A popular app was removed from Google Play after it was found to have infected millions of users with Trojanized malware. Phones have an update.
Until recently, the barcode scanner was a straightforward application that provided users with a basic QR code reader and barcode generator that were useful for things to like Make purchases and redeem discounts. The app, which has been around since at least 2017, belongs to the developer Lavabird Ldt. And is said to have over 10 million downloads. the Wayback Machine shows.
However, a rash of malicious activity was recently attributed to the app. Users noticed something strange with their phones: their default browsers kept being hijacked and redirected to random advertisements, seemingly out of nowhere. It wasn’t clear to a number of people what was causing the glitches – as many had not recently downloaded any apps. After enough disgruntled victims wrote about their experience on a web forum, one user finally pointed a finger at barcode.

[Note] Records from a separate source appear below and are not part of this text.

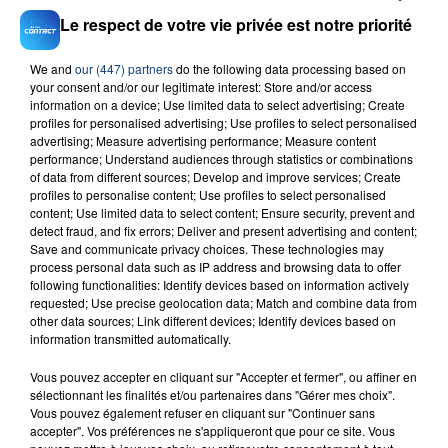
Le respect de votre vie privée est notre priorité
We and
our (447) partners
do the following data processing based on
your consent and/or our legitimate interest: Store and/or access
information on a device; Use limited data to select advertising; Create
23 juillet 2026
profiles for personalised advertising; Use profiles to select personalised
INCENDIE MORTEL À LENS : UNE FEMME ET
advertising; Measure advertising performance; Measure content
performance; Understand audiences through statistics or combinations
SON BÉBÉ ENTRE LA VIE ET LA...
of data from different sources; Develop and improve services; Create
Un homme s'est immolé par le feu après avoir
profiles to personalise content; Use profiles to select personalised
aspergé sa compagne et leur bébé de trois mois
content; Use limited data to select content; Ensure security, prevent and
detect fraud, and fix errors; Deliver and present advertising and content;
d'un liquide inflammable.
Save and communicate privacy choices. These technologies may
process personal data such as IP address and browsing data to offer
following functionalities: Identify devices based on information actively
requested; Use precise geolocation data; Match and combine data from
other data sources; Link different devices; Identify devices based on
information transmitted automatically.
20 juillet 2026
Vous pouvez accepter en cliquant sur "Accepter et fermer", ou affiner en
UNE ADOLESCENTE DEVANT SE FAIRE
sélectionnant les finalités et/ou partenaires dans "Gérer mes choix".
OPÉRER DE LA CHEVILLE RESSORT DE LA...
Vous pouvez également refuser en cliquant sur "Continuer sans
accepter". Vos préférences ne s'appliqueront que pour ce site. Vous
La famille a porté plainte contre la clinique qui a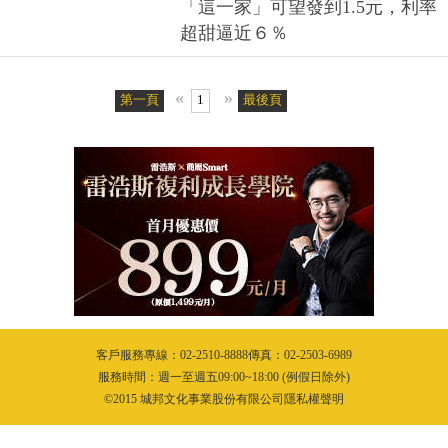
「這一家」可望發到1.5元，利率
超甜逼近６％
«
»
第一頁
1
最後頁
客戶服務專線：02-2510-8888傳真：02-2503-6989
服務時間：週一至週五09:00~18:00 (例假日除外)
©2015 城邦文化事業股份有限公司隱私權聲明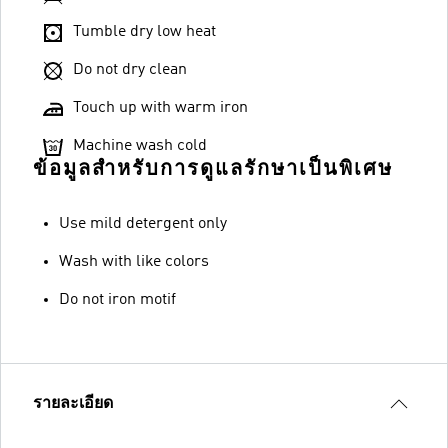
Tumble dry low heat
Do not dry clean
Touch up with warm iron
Machine wash cold
ข้อมูลสำหรับการดูแลรักษาเป็นพิเศษ
Use mild detergent only
Wash with like colors
Do not iron motif
รายละเอียด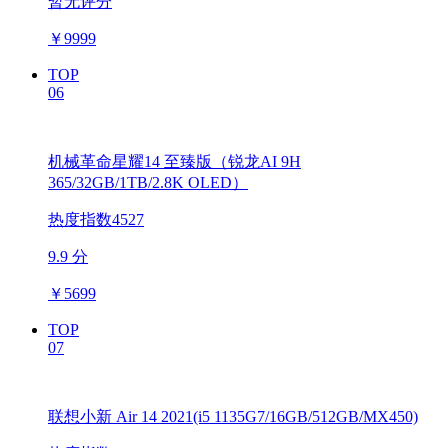
暂无评分
￥
9999
TOP
06
机械革命星耀14 至臻版（锐龙AI 9H
365/32GB/1TB/2.8K OLED）
热度指数4527
9.9 分
￥
5699
TOP
07
联想小新 Air 14 2021(i5 1135G7/16GB/512GB/MX450)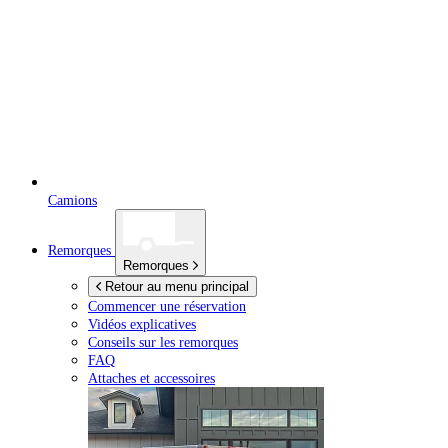
Camions
Remorques
Remorques
Retour au menu principal
Commencer une réservation
Vidéos explicatives
Conseils sur les remorques
FAQ
Attaches et accessoires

Researchers with Malwarebytes have confirmed that the scanner is the culprit, and one new report this shows It delivered the ad-producing malware onto users’ phones, likely via a December update. The update corrupted the previously harmless app and switched it from an “innocent scanner to a fully malware” one, researchers write.
The researchers distinguish barcode adware malware from basic ad SDKs – programs used by publishers Launch in-app advertising for monetization purposes, claiming that the barcode scanner did not. Whoever injected the malicious code heavily obscured the fact that they were there, researchers say. The app seems to have been purposely transformed from a normal app into a malicious app via the update. They write:
It’s terrifying that with an update under the Google Play Protect radar, an app can become malicious. It is confusing to me that an app developer would turn it into malware with a popular app. Has this all along been the scheme of leaving an app hanging and waiting to strike after it has grown in popularity? I think we’ll never find out.
While Google pulled barcode scanners from its app storeit has not disappeared from affected devices. Users of the app will still have to manually uninstall it from their phones.
The owner of Barcode Scanner, Lavabird Ltd., was founded in 2020 and is registered with an address in London. according to available online records. The company’s director, Dmytro Kizema, lives in Ukraine.
Gizmodo has reached out to Lavabird and will update when we hear something.